A marzo dell’anno scorso non pensavo che lo avrei potuto fare, a marzo di quest’anno mi chiedo se potrò nuovamente farlo.
Nell’anno in mezzo a questi due marzo, sono successe anche delle cose, perché la vita nonostante tutto è andata avanti anche senza che noi potessimo farci granché.
La più bella cosa che mi sia capitata è che tra noi è arrivata Luna, la mia terza bellissima nipote. Nata in piena ondata di pandemia, nata da sola, in un ospedale blindato, nata forte, come solo le guerriere neonate sanno essere. Il suo spirito di adattamento alla vita è stato il regalo e il monito più prezioso. Da 9 mesi sorride alle mascherine e si rabbuia a vedere i volti reali: che si deve aggiungere d’altro?

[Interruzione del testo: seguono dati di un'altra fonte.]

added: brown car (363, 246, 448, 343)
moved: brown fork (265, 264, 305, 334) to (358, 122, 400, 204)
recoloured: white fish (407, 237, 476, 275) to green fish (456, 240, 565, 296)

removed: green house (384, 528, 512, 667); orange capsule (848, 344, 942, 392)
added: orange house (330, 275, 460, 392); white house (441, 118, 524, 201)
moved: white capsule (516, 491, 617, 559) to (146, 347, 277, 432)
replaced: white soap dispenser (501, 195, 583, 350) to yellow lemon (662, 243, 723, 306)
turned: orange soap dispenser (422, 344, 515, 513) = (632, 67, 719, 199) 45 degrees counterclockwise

La più brutta è che sono morte delle persone care, altre sono state ricoverate e salvate per miracolo, altre si sono ammalate.

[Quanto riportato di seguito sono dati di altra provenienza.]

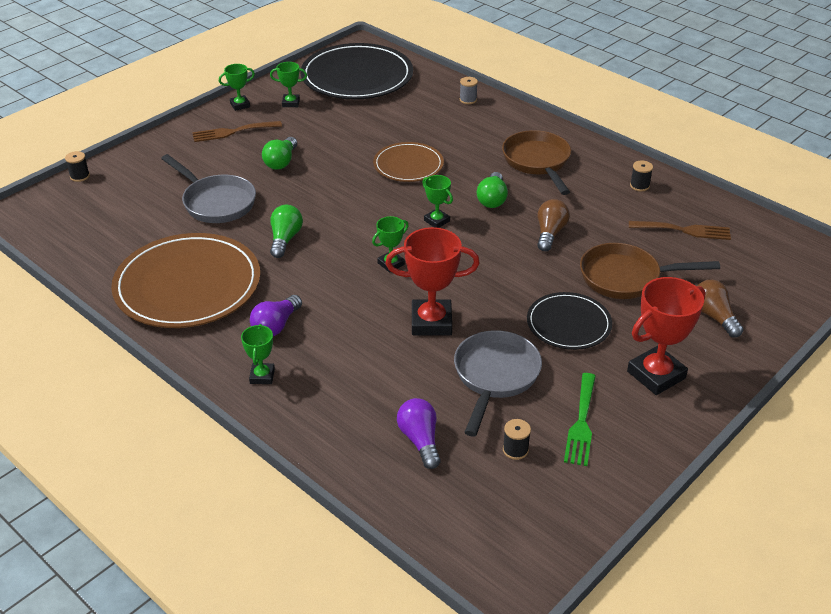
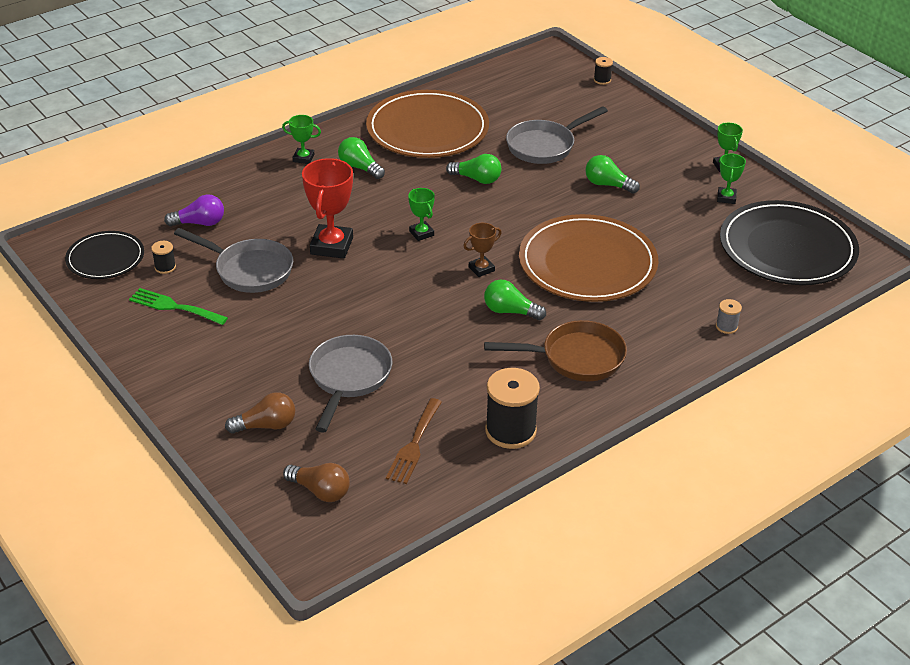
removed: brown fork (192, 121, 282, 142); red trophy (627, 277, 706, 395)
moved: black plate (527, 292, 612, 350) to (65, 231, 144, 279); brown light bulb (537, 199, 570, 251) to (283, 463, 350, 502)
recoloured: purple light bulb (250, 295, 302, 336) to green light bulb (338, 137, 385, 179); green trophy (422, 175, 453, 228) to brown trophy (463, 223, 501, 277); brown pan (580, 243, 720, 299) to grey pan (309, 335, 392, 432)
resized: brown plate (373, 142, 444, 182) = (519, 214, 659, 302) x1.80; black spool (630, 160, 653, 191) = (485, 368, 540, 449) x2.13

È capitato anche a me, nonostante le precauzioni e una vita monacale che a confronto quella di Monza, la monaca, fa la vita di Steve Mc Queen.
Nel mezzo, ho imparato tante cose.
A fare la zia a distanza, giocando dallo schermo di un tablet.

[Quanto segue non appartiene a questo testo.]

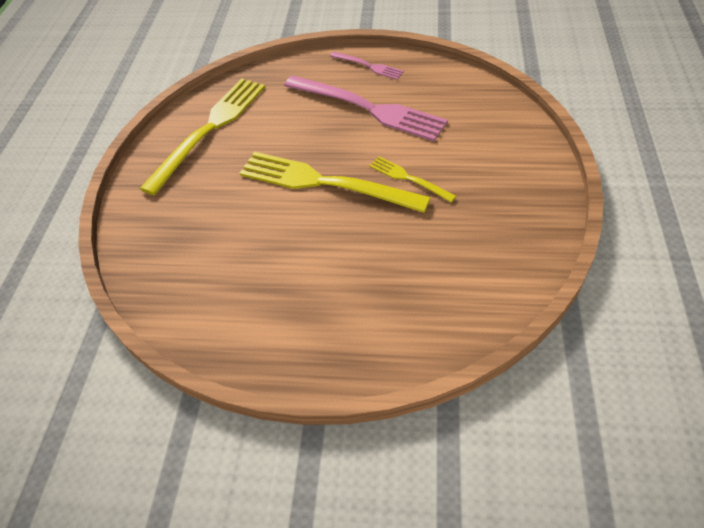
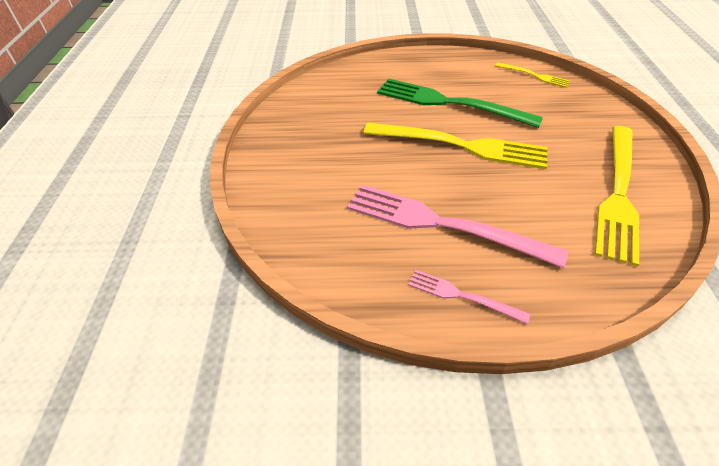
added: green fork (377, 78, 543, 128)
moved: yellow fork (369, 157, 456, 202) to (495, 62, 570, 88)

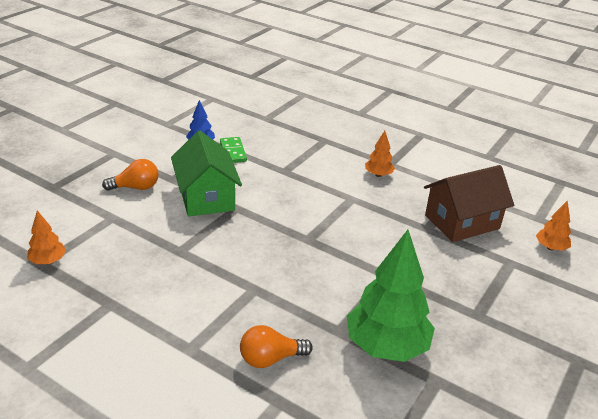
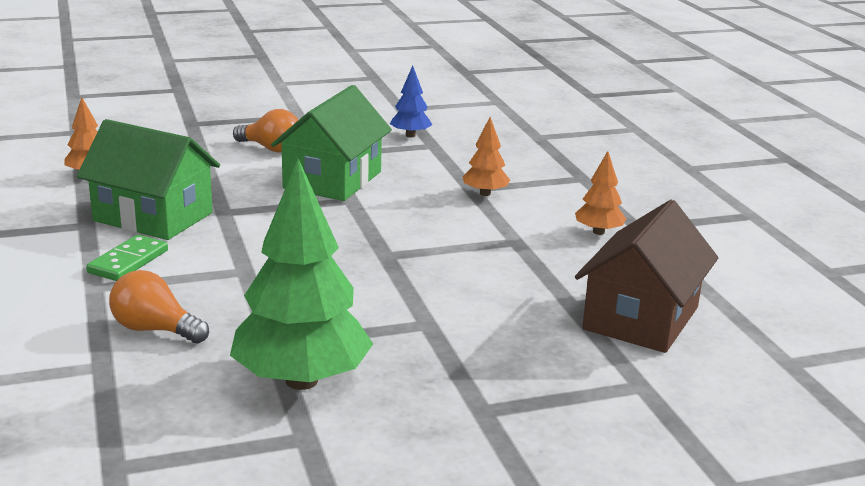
added: green house (77, 119, 220, 240)
moved: green domino (220, 137, 247, 163) to (86, 235, 168, 281); orange tree (536, 200, 571, 251) to (463, 117, 510, 196)
turned: brown house (424, 165, 514, 242) = (575, 200, 718, 353) 75 degrees counterclockwise

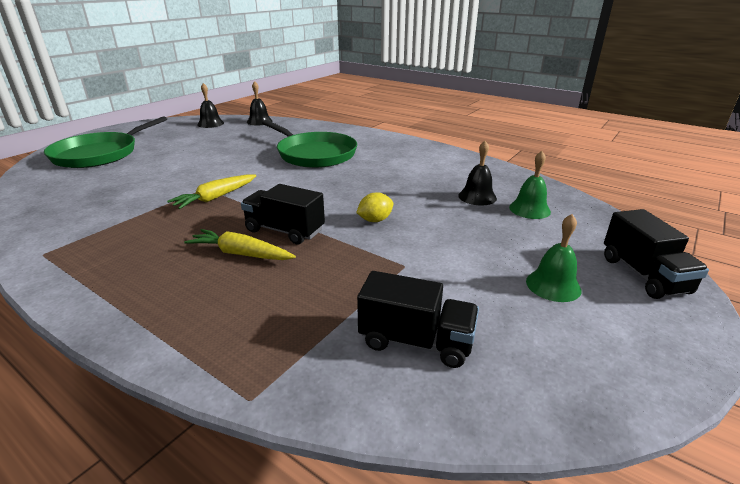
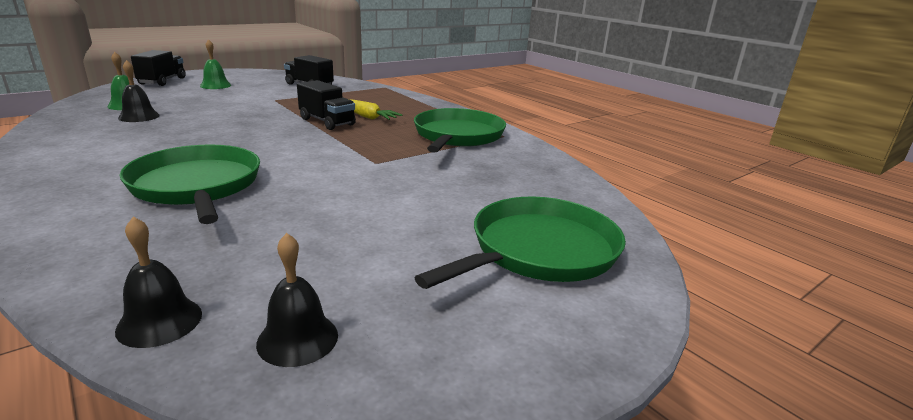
removed: yellow carrot (167, 174, 256, 209); yellow lemon (356, 192, 393, 222)
added: green pan (414, 108, 506, 153)

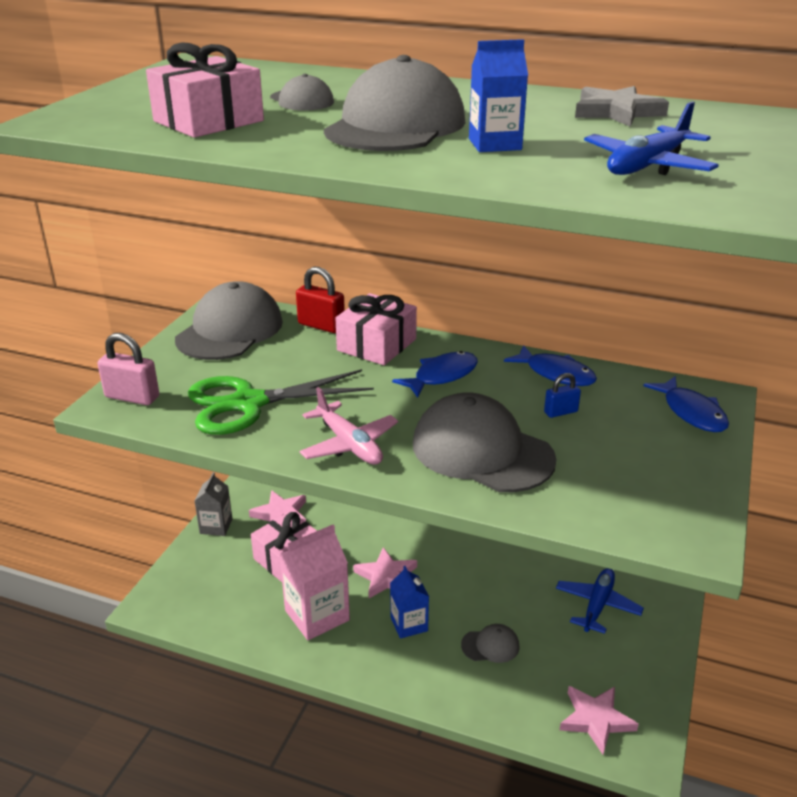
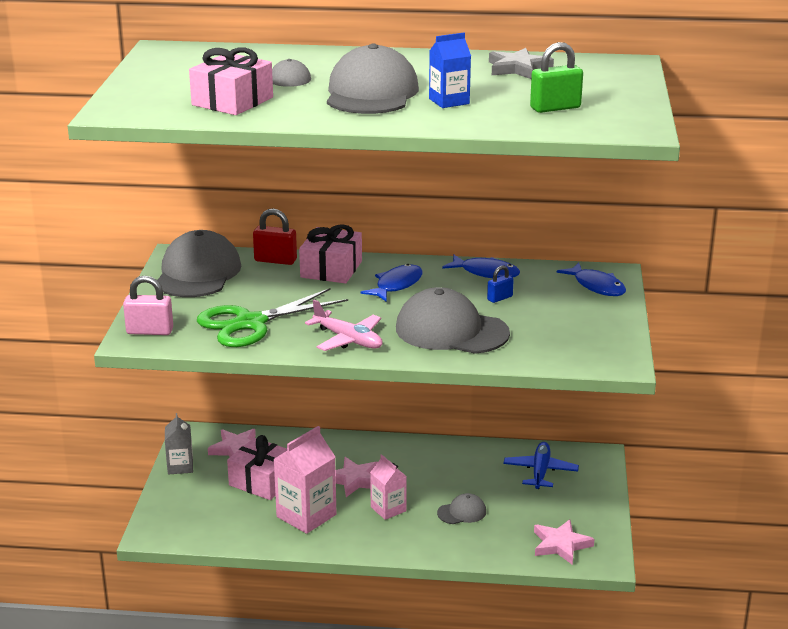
replaced: blue plane (584, 102, 719, 175) to green padlock (530, 42, 583, 113)
recoloured: blue carton (390, 566, 429, 639) to pink carton (370, 454, 407, 520)

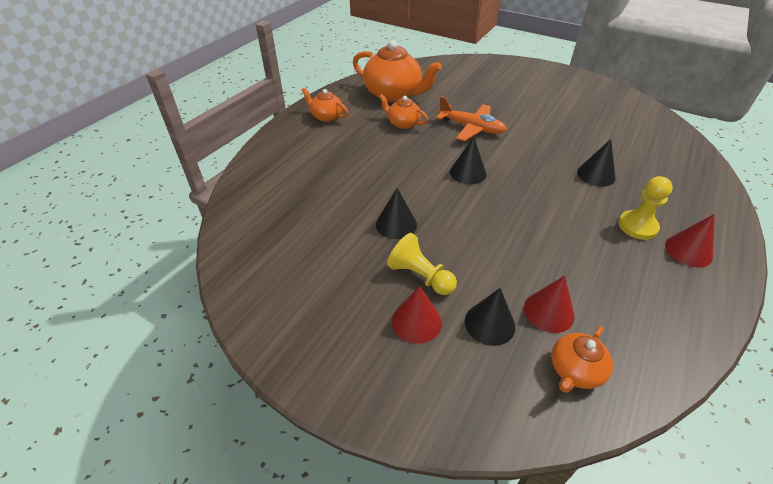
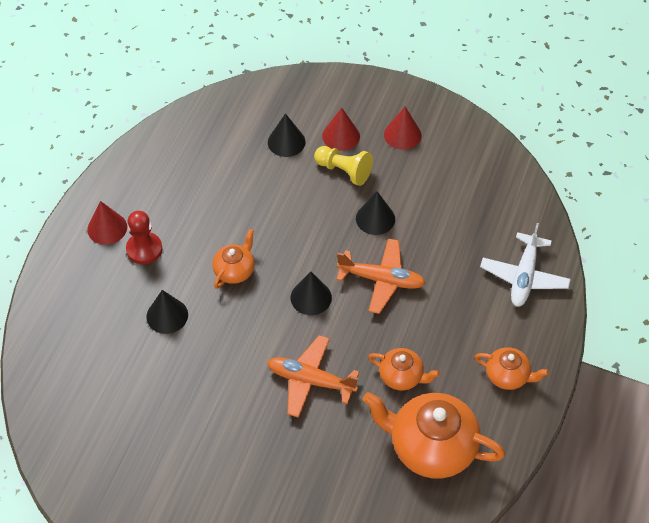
added: orange plane (336, 238, 425, 314); white plane (480, 223, 571, 307)
moved: red cone (524, 276, 575, 333) to (384, 107, 422, 150); orange teapot (551, 326, 613, 392) to (212, 229, 255, 289)
recoloured: yellow pawn (618, 176, 673, 240) to red pawn (126, 211, 162, 264)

A rinunciare ad abbracciare mia madre, mio padre, mia sorella, i miei nipoti, i miei amici.
A mandare giù il sapore aspro dei baci negati.
A tollerare la paura negli occhi dei miei amici più fragili mentre mi avvicinavo per toccarli.
A gestire l’ansia di contagiare, ammalare, far morire, morire, di fare e di non fare, di resistere e di lottare.
Ad adattarmi al lavoro che è cambiato (quando c’è stato), ai diritti negati, agli spazi proibiti, alle giornate recluse, alle assenze, ai divieti, alla rabbia che si rapprende in abitudine.
A non andare al cinema, a non andare a teatro, a non andare a un concerto, a non andare al bar, a non andare al ristorante, a non fare in sintesi tutte quelle cose che la bacheca di Facebook mi ricorda ossessivamente come eventi cardine della mia vita di prima: eventi, cene, spettacoli, progetti, presentazioni, libri, incroci, mondi.
Ho imparato a vivere le cose quando capitano, a pensare di avere un tempo quando mi è stato detto che potevo averlo, a ridurre i programmi, azzerare i sogni, rimandare le speranze, barattando un futuro che già non avevo con un presente che dire precario è un gesto da ottimisti patentati.
In tutto questo resistere, in tutto questo stare a galla, qualche debole segnale ogni tanto è arrivato (i vaccini, i protocolli, le altalene dei colori). Ma la sensazione che sia troppo poco e che avvenga troppo lentamente, è fortissima.
È passato un anno e siamo di nuovo, di fatto, in zona rossa.
Mi ero autoconvinta che avrei saltato il festeggiamento del 44esimo compleanno rinunciando alle file di gatti in fila per tre per dedicarmi con brio al 45esimo. Me lo ero sempre pensato in giro per il mondo, dopo un mare di brindisi con amici e familiari, gente felice che ama stare al mondo e gioire per la vita. Invece quella che sta per arrivare sarà un’altra, maledettissima, primavera, senza nemmeno il conforto delle ugole stonate degli amici.
Non posso fare a meno di pensare che le cose cambieranno, che non potrà piovere per sempre, che la vita riprenderà il suo corso. Ma lo scollamento con la realtà che vivono le persone che governano la mia vita, dicendomi sempre più puntigliosamente come io la debba vivere, mi spaventa e mi opprime.
Spero, mi auguro, mi costringo a pensare, che NON CI ABITUEREMO.
Che manterremo sempre forte il senso della nostra umanità, la scintilla della lotta, la forza per ribellarci se riterremo che la misura sarà troppo colma.
Ho bisogno di crederci, anche se ogni tanto vacillo.
Perché, alla fine, penso che la primavera sia anche un po’ questo.
Il ritorno della speranza, affidata a un fiore che sboccia in un campo dove prima c’era solo silenzio.